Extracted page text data
----

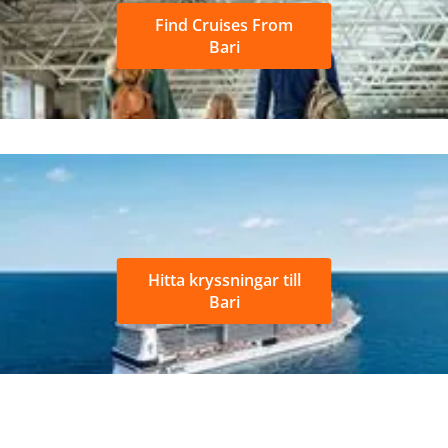
Find Cruises From
Bari
Hitta kryssningar till
Bari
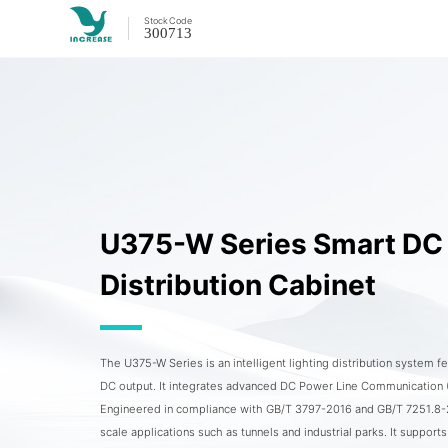
Stock
Code
300713
U375-W Series Smart DC 
Distribution Cabinet
The U375-W Series is an intelligent lighting distribution system 
DC output. It integrates advanced DC Power Line Communication
Engineered in compliance with GB/T 3797-2016 and GB/T 7251.8-202
scale applications such as tunnels and industrial parks. It supports 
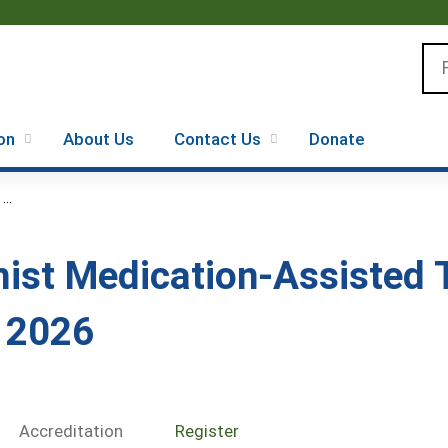
Jump to content
Se
on
About Us
Contact Us
Donate
..
ist Medication-Assisted 
s 2026
Accreditation
Register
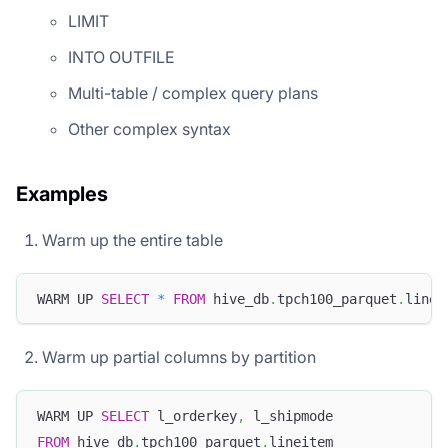
LIMIT
INTO OUTFILE
Multi-table / complex query plans
Other complex syntax
Examples
Warm up the entire table
WARM UP 
SELECT
*
FROM
 hive_db
.
tpch100_parquet
.
linei
Warm up partial columns by partition
WARM UP 
SELECT
 l_orderkey
,
 l_shipmode
FROM
 hive_db
.
tpch100_parquet
.
lineitem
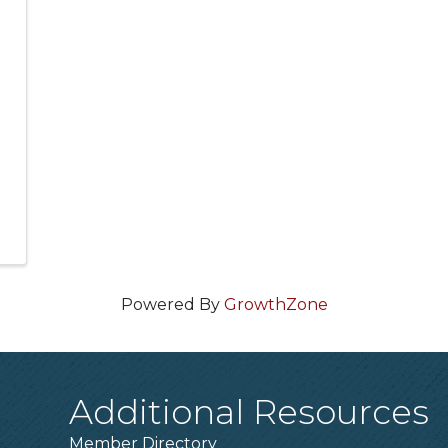
Powered By
GrowthZone
Additional Resources
Member Directory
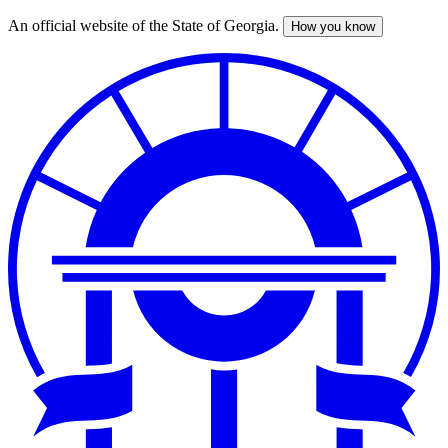
An official website of the State of Georgia.
How you know
Skip
to
main
content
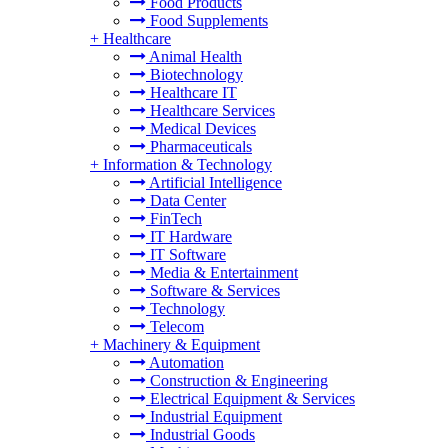
Food Products
Food Supplements
+
Healthcare
Animal Health
Biotechnology
Healthcare IT
Healthcare Services
Medical Devices
Pharmaceuticals
+
Information & Technology
Artificial Intelligence
Data Center
FinTech
IT Hardware
IT Software
Media & Entertainment
Software & Services
Technology
Telecom
+
Machinery & Equipment
Automation
Construction & Engineering
Electrical Equipment & Services
Industrial Equipment
Industrial Goods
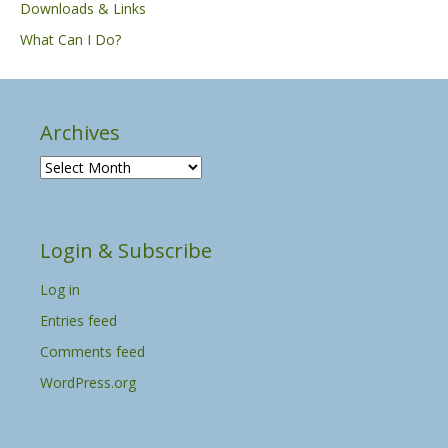
Downloads & Links
What Can I Do?
Archives
A
r
c
h
Login & Subscribe
i
v
Log in
e
s
Entries feed
Comments feed
WordPress.org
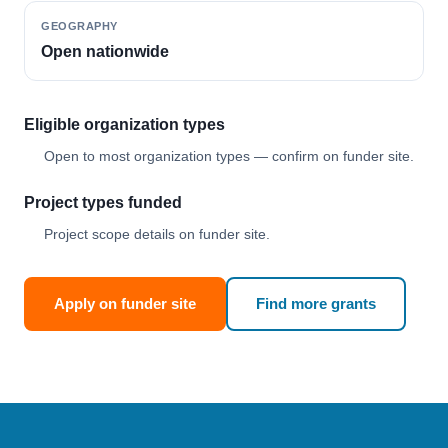
GEOGRAPHY
Open nationwide
Eligible organization types
Open to most organization types — confirm on funder site.
Project types funded
Project scope details on funder site.
Apply on funder site
Find more grants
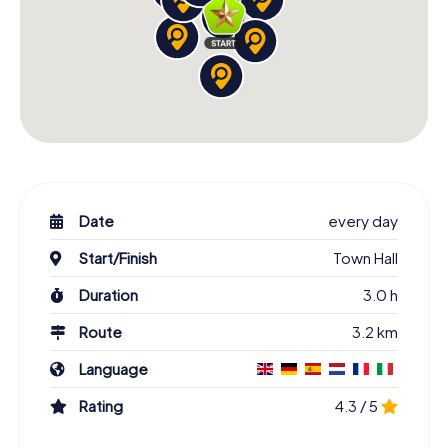
Date
every day
Start/Finish
Town Hall
Duration
3.0 h
Route
3.2 km
Language
Rating
4.3 / 5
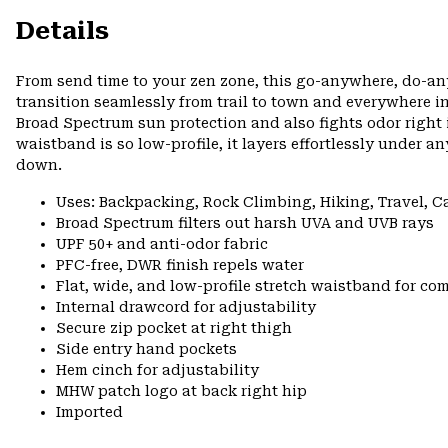
Details
From send time to your zen zone, this go-anywhere, do-an
transition seamlessly from trail to town and everywhere
Broad Spectrum sun protection and also fights odor right in
waistband is so low-profile, it layers effortlessly under 
down.
Uses: Backpacking, Rock Climbing, Hiking, Travel, 
Broad Spectrum filters out harsh UVA and UVB rays
UPF 50+ and anti-odor fabric
PFC-free, DWR finish repels water
Flat, wide, and low-profile stretch waistband for comf
Internal drawcord for adjustability
Secure zip pocket at right thigh
Side entry hand pockets
Hem cinch for adjustability
MHW patch logo at back right hip
Imported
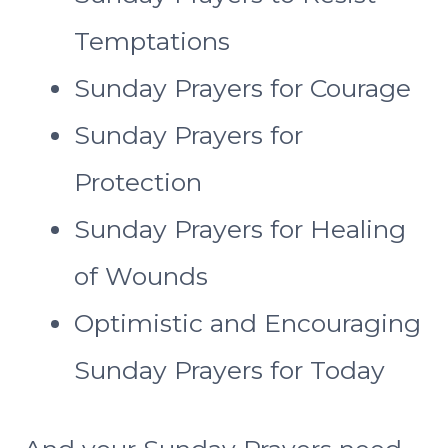
Temptations
Sunday Prayers for Courage
Sunday Prayers for
Protection
Sunday Prayers for Healing
of Wounds
Optimistic and Encouraging
Sunday Prayers for Today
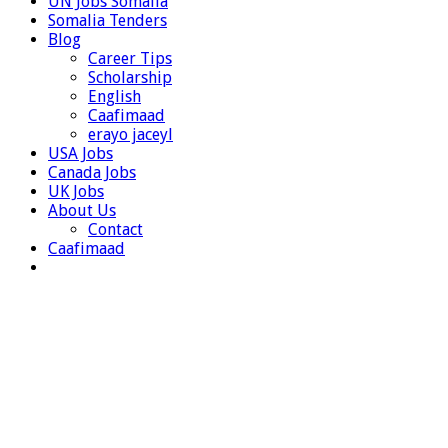
UN Jobs Somalia
Somalia Tenders
Blog
Career Tips
Scholarship
English
Caafimaad
erayo jaceyl
USA Jobs
Canada Jobs
UK Jobs
About Us
Contact
Caafimaad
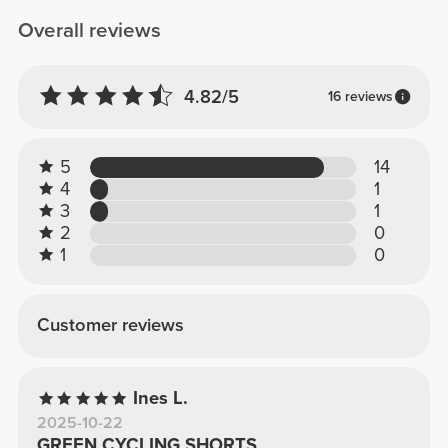
Overall reviews
4.82/5
16 reviews
5
14
4
1
3
1
2
0
1
0
Customer reviews
Ines L.
2025-10-22
GREEN CYCLING SHORTS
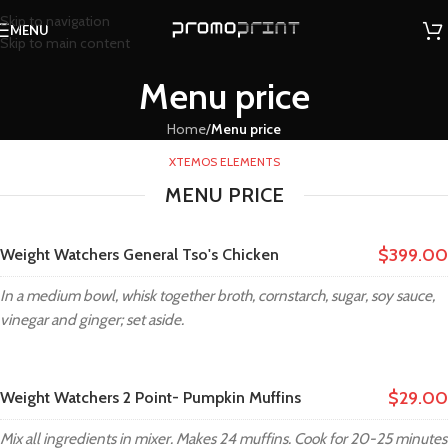
Skip to navigation
MENU
Skip to main content
Menu price
Home
/
Menu price
XTEMOS ELEMENTS
MENU PRICE
$399.00
Weight Watchers General Tso's Chicken
In a medium bowl, whisk together broth, cornstarch, sugar, soy sauce,
vinegar and ginger; set aside.
$29.00
Weight Watchers 2 Point- Pumpkin Muffins
Mix all ingredients in mixer. Makes 24 muffins. Cook for 20-25 minutes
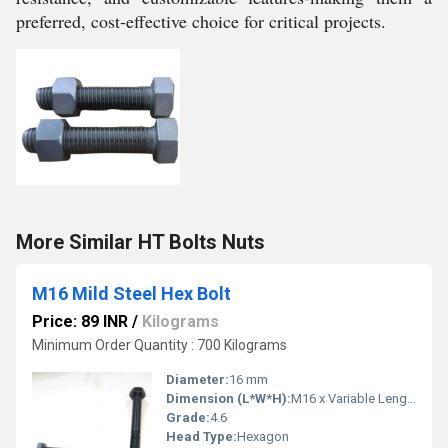
preferred, cost-effective choice for critical projects.
More Similar HT Bolts Nuts
M16 Mild Steel Hex Bolt
Price: 89 INR
/
Kilograms
Minimum Order Quantity : 700 Kilograms
Diameter:
16 mm
Dimension (L*W*H):
M16 x Variable Length
Grade:
4.6
Head Type:
Hexagon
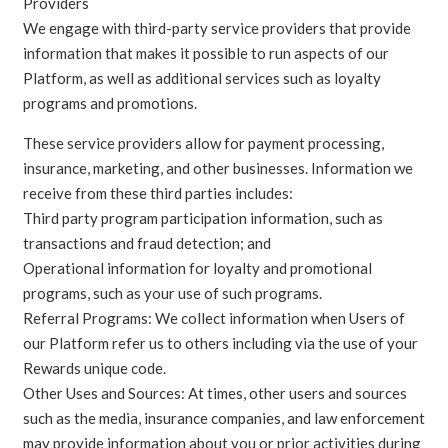
Providers
We engage with third-party service providers that provide
information that makes it possible to run aspects of our
Platform, as well as additional services such as loyalty
programs and promotions.
These service providers allow for payment processing,
insurance, marketing, and other businesses. Information we
receive from these third parties includes:
Third party program participation information, such as
transactions and fraud detection; and
Operational information for loyalty and promotional
programs, such as your use of such programs.
Referral Programs: We collect information when Users of
our Platform refer us to others including via the use of your
Rewards unique code.
Other Uses and Sources: At times, other users and sources
such as the media, insurance companies, and law enforcement
may provide information about you or prior activities during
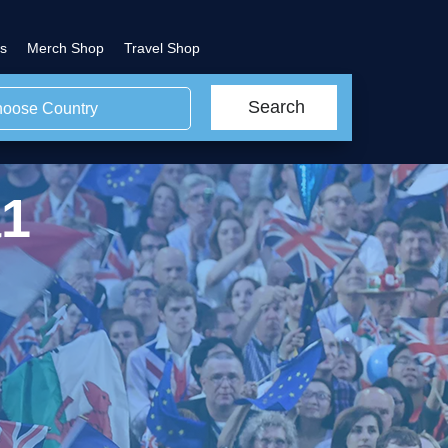
s
Merch Shop
Travel Shop
Search
oose Country
a1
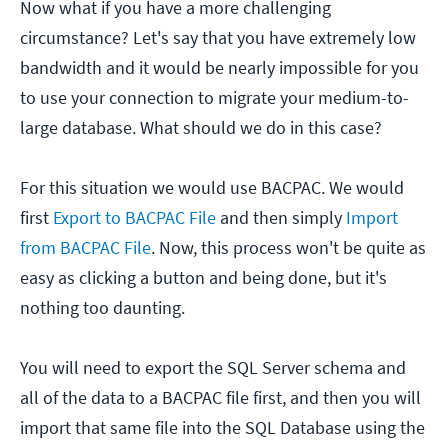
Now what if you have a more challenging
circumstance? Let's say that you have extremely low
bandwidth and it would be nearly impossible for you
to use your connection to migrate your medium-to-
large database. What should we do in this case?
For this situation we would use BACPAC. We would
first
Export to BACPAC File
and then simply
Import
from BACPAC File
. Now, this process won't be quite as
easy as clicking a button and being done, but it's
nothing too daunting.
You will need to export the SQL Server schema and
all of the data to a BACPAC file first, and then you will
import that same file into the SQL Database using the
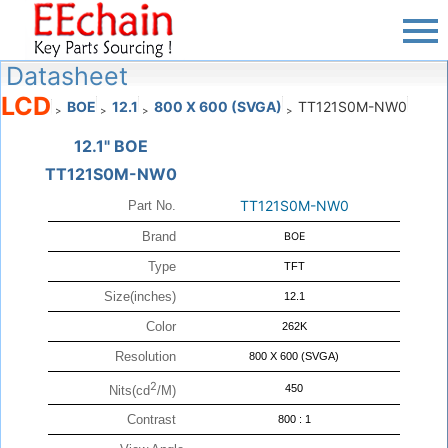
Datasheet
LCD
BOE
12.1
800 X 600 (SVGA)
TT121S0M-NW0
>
>
>
>
12.1" BOE
TT121S0M-NW0
TT121S0M-NW0
Part No.
Brand
BOE
Type
TFT
Size(inches)
12.1
Color
262K
Resolution
800 X 600 (SVGA)
2
450
Nits(cd
/M)
Contrast
800 : 1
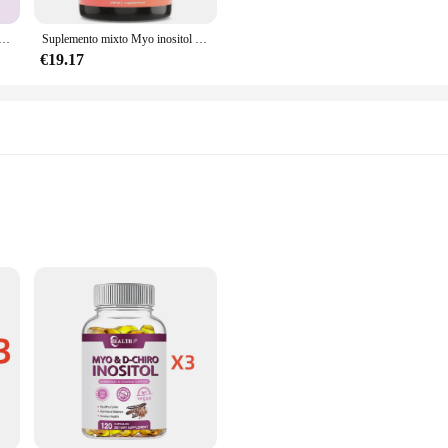
ption, ensuring that the nutrients are effectively delivered to the body. The c
h 60 capsules per set, this supplement provides a substantial supply, allowing f
puro de leche, Myo inositol y d-chiro inositol, 60 cápsulas, relación 40:1, soporte de ovario femenino y fertilidad
Suplemento mixto Myo inositol y d-chiro inositol, que contiene ácido fólico y vitamina D3, sin GMO, coenzima Q10
€19.17
l in the wellness industry, this supplement is tailored to meet your needs. It is
, this supplement can be used by anyone looking to improve their hormonal balan
 women's health by promoting hormonal balance and emotional well-being. This 
g hormone levels, particularly in women experiencing premenstrual syndrome (P
mption, making it a convenient addition to your daily routine. Designed for bot
oking to enhance their overall health and well-being.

----

Activity: The answer must be the part of the records that opens with the line containing "Eligible organization types" and closes with the line containing "Mix all ingredients", reproduced exactly, with no pictures.

Exercise answer:
Eligible organization types
Open to most organization types — confirm on funder site.
Project types funded
Project scope details on funder site.
Apply on funder site
Find more grants
Date
every day
Start/Finish
Town Hall
Duration
3.0 h
Route
3.2 km
Language
Rating
4.3 / 5
Details
From send time to your zen zone, this go-anywhere, do-an
transition seamlessly from trail to town and everywhere
Broad Spectrum sun protection and also fights odor right in
waistband is so low-profile, it layers effortlessly under 
down.
Uses: Backpacking, Rock Climbing, Hiking, Travel, 
Broad Spectrum filters out harsh UVA and UVB rays
UPF 50+ and anti-odor fabric
PFC-free, DWR finish repels water
Flat, wide, and low-profile stretch waistband for comf
Internal drawcord for adjustability
Secure zip pocket at right thigh
Side entry hand pockets
Hem cinch for adjustability
MHW patch logo at back right hip
Imported
Temptations
Sunday Prayers for Courage
Sunday Prayers for
Protection
Sunday Prayers for Healing
of Wounds
Optimistic and Encouraging
Sunday Prayers for Today
UN Jobs Somalia
Somalia Tenders
Blog
Career Tips
Scholarship
English
Caafimaad
erayo jaceyl
USA Jobs
Canada Jobs
UK Jobs
About Us
Contact
Caafimaad
Overall reviews
4.82/5
16 reviews
5
14
4
1
3
1
2
0
1
0
Customer reviews
Ines L.
2025-10-22
GREEN CYCLING SHORTS
Skip to navigation
MENU
Skip to main content
Menu price
Home
/
Menu price
XTEMOS ELEMENTS
MENU PRICE
$399.00
Weight Watchers General Tso's Chicken
In a medium bowl, whisk together broth, cornstarch, sugar, soy sauce,
vinegar and ginger; set aside.
$29.00
Weight Watchers 2 Point- Pumpkin Muffins
Mix all ingredients in mixer. Makes 24 muffins. Cook for 20-25 minutes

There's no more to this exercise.